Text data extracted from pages
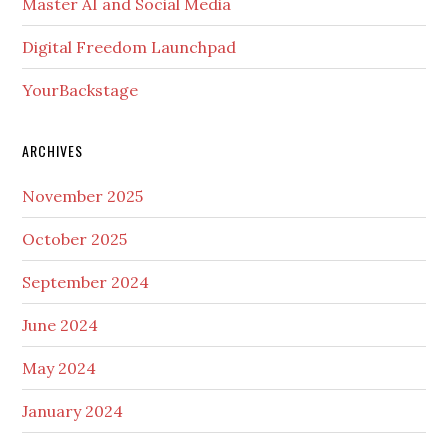
Master AI and Social Media
Digital Freedom Launchpad
YourBackstage
ARCHIVES
November 2025
October 2025
September 2024
June 2024
May 2024
January 2024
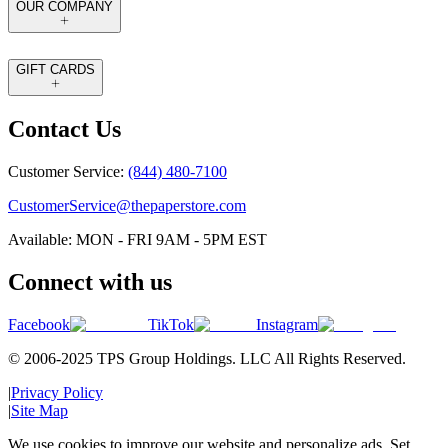
OUR COMPANY
GIFT CARDS
Contact Us
Customer Service:
(844) 480-7100
CustomerService@thepaperstore.com
Available: MON - FRI 9AM - 5PM EST
Connect with us
Facebook
TikTok
Instagram
© 2006-2025 TPS Group Holdings. LLC All Rights Reserved.
|
Privacy Policy
|
Site Map
We use cookies to improve our website and personalize ads. Set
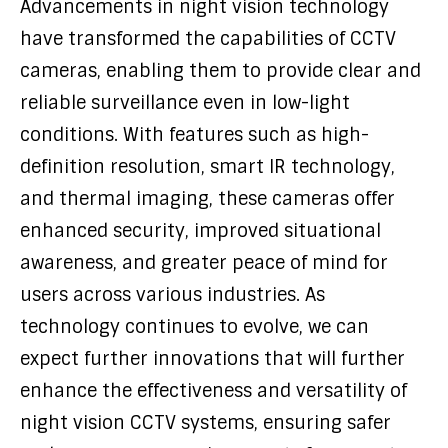
Advancements in night vision technology
have transformed the capabilities of CCTV
cameras, enabling them to provide clear and
reliable surveillance even in low-light
conditions. With features such as high-
definition resolution, smart IR technology,
and thermal imaging, these cameras offer
enhanced security, improved situational
awareness, and greater peace of mind for
users across various industries. As
technology continues to evolve, we can
expect further innovations that will further
enhance the effectiveness and versatility of
night vision CCTV systems, ensuring safer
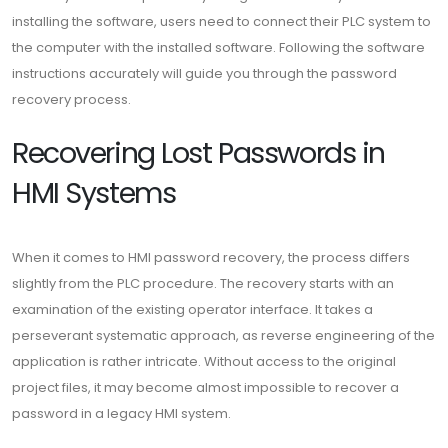
installing the software, users need to connect their PLC system to
the computer with the installed software. Following the software
instructions accurately will guide you through the password
recovery process.
Recovering Lost Passwords in
HMI Systems
When it comes to HMI password recovery, the process differs
slightly from the PLC procedure. The recovery starts with an
examination of the existing operator interface. It takes a
perseverant systematic approach, as reverse engineering of the
application is rather intricate. Without access to the original
project files, it may become almost impossible to recover a
password in a legacy HMI system.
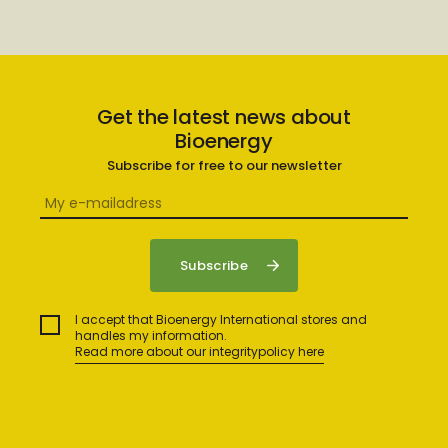
Get the latest news about
Bioenergy
Subscribe for free to our newsletter
I accept that Bioenergy International stores and
handles my information.
Read more about our integritypolicy here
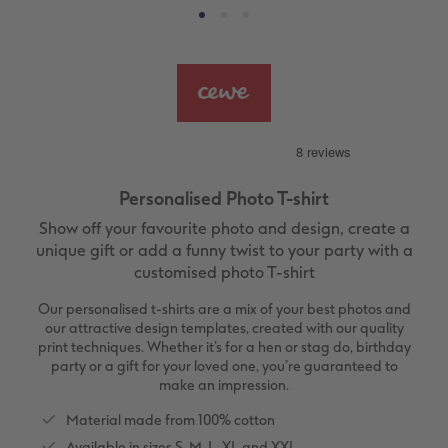
vices
XL Square
Photo Stickers
Collage Prints
Phone Cases
Single Card
XXL Portrait
Little Prints
Acrylic Prints
Photo Gift Box
Folded Cards
XXL Landscape
In-store Printing
Aluminium Prints
Speciality Prints
Photo Postcards
Kids Photo Board Book
Photo Digitisation Service
Foam Board Prints
Boots Photo Gift Vouchers
Place and Menu Cards
Personalised Photo T-shirt
Tutorials
Film Developing by Post
Gallery Prints
Gift Ideas
Video Greetings Cards
Show off your favourite photo and design, create a
Yearbook Inspiration
Wood Prints
Kids CEWE PHOTOBOOK
Cards with Detachable Photo
unique gift or add a funny twist to your party with a
customised photo T-shirt
hexxas
Design Your Own Card
Our personalised t-shirts are a mix of your best photos and
our attractive design templates, created with our quality
Multi-panel
print techniques. Whether it’s for a hen or stag do, birthday
party or a gift for your loved one, you’re guaranteed to
make an impression.
Number Collage Photo Poster
Material made from 100% cotton
Photo Strip
Available in sizes S, M, L, XL and XXL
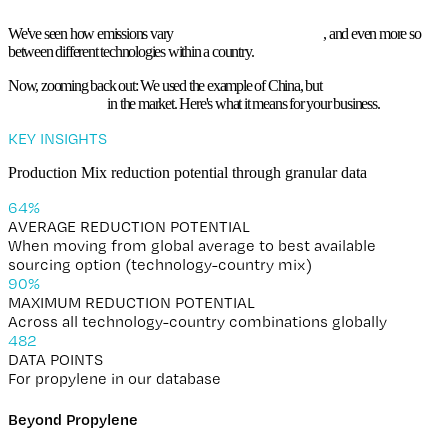
The Value of Granular Data
We've seen how emissions vary
drastically between countries
, and
even more so
between different technologies
within a country.
Now, zooming back out: We used the example of China, but
large variability exists
nearly everywhere
in the market. Here's what it means for your business.
KEY INSIGHTS
Production Mix reduction potential through granular data
65
%
AVERAGE REDUCTION POTENTIAL
When moving from global average to best available
sourcing option (technology-country mix)
92
%
MAXIMUM REDUCTION POTENTIAL
Across all technology-country combinations globally
491
DATA POINTS
For propylene in our database
Beyond Propylene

◆ What you should do:
Convert all the lines above into a JSON list of strings, one string per line, with blank lines skipped and the pictures left out.

◆ Answer space:
[
  "Master AI and Social Media",
  "Digital Freedom Launchpad",
  "YourBackstage",
  "ARCHIVES",
  "November 2025",
  "October 2025",
  "September 2024",
  "June 2024",
  "May 2024",
  "January 2024",
  "OUR COMPANY",
  "GIFT CARDS",
  "Contact Us",
  "Customer Service:",
  "(844) 480-7100",
  "CustomerService@thepaperstore.com",
  "Available: MON - FRI 9AM - 5PM EST",
  "Connect with us",
  "Facebook",
  "TikTok",
  "Instagram",
  "© 2006-2025 TPS Group Holdings. LLC All Rights Reserved.",
  "|",
  "Privacy Policy",
  "|",
  "Site Map",
  "We use cookies to improve our website and personalize ads. Set",
  "Advancements in night vision technology",
  "have transformed the capabilities of CCTV",
  "cameras, enabling them to provide clear and",
  "reliable surveillance even in low-light",
  "conditions. With features such as high-",
  "definition resolution, smart IR technology,",
  "and thermal imaging, these cameras offer",
  "enhanced security, improved situational",
  "awareness, and greater peace of mind for",
  "users across various industries. As",
  "technology continues to evolve, we can",
  "expect further innovations that will further",
  "enhance the effectiveness and versatility of",
  "night vision CCTV systems, ensuring safer",
  "installing the software, users need to connect their PLC system to",
  "the computer with the installed software. Following the software",
  "instructions accurately will guide you through the password",
  "recovery process.",
  "Recovering Lost Passwords in",
  "HMI Systems",
  "When it comes to HMI password recovery, the process differs",
  "slightly from the PLC procedure. The recovery starts with an",
  "examination of the existing operator interface. It takes a",
  "perseverant systematic approach, as reverse engineering of the",
  "application is rather intricate. Without access to the original",
  "project files, it may become almost impossible to recover a",
  "password in a legacy HMI system.",
  "Get the latest news about",
  "Bioenergy",
  "Subscribe for free to our newsletter",
  "I accept that Bioenergy International stores and",
  "handles my information.",
  "Read more about our integritypolicy here",
  "vices",
  "XL Square",
  "Photo Stickers",
  "Collage Prints",
  "Phone Cases",
  "Single Card",
  "XXL Portrait",
  "Little Prints",
  "Acrylic Prints",
  "Photo Gift Box",
  "Folded Cards",
  "XXL Landscape",
  "In-store Printing",
  "Aluminium Prints",
  "Speciality Prints",
  "Photo Postcards",
  "Kids Photo Board Book",
  "Photo Digitisation Service",
  "Foam Board Prints",
  "Boots Photo Gift Vouchers",
  "Place and Menu Cards",
  "Personalised Photo T-shirt",
  "Tutorials",
  "Film Developing by Post",
  "Gallery Prints",
  "Gift Ideas",
  "Video Greetings Cards",
  "Show off your favourite photo and design, create a",
  "Yearbook Inspiration",
  "Wood Prints",
  "Kids CEWE PHOTOBOOK",
  "Cards with Detachable Photo",
  "unique gift or add a funny twist to your party with a",
  "customised photo T-shirt",
  "hexxas",
  "Design Your Own Card",
  "Our personalised t-shirts are a mix of your best photos and",
  "our attractive design templates, created with our quality",
  "Multi-panel",
  "print techniques. Whether it’s for a hen or stag do, birthday",
  "party or a gift for your loved one, you’re guaranteed to",
  "make an impression.",
  "Number Collage Photo Poster",
  "Material made from 100% cotton",
  "Photo Strip",
  "Available in sizes S, M, L, XL and XXL",
  "The Value of Granular Data",
  "We've seen how emissions vary",
  "drastically between countries",
  ", and",
  "even more so",
  "between different technologies",
  "within a country.",
  "Now, zooming back out: We used the example of China, but",
  "large variability exists",
  "nearly everywhere",
  "in the market. Here's what it means for your business.",
  "KEY INSIGHTS",
  "Production Mix reduction potential through granular data",
  "65",
  "%",
  "AVERAGE REDUCTION POTENTIAL",
  "When moving from global average to best available",
  "sourcing option (technology-country mix)",
  "92",
  "%",
  "MAXIMUM REDUCTION POTENTIAL",
  "Across all technology-country combinations globally",
  "491",
  "DATA POINTS",
  "For propylene in our database",
  "Beyond Propylene"
]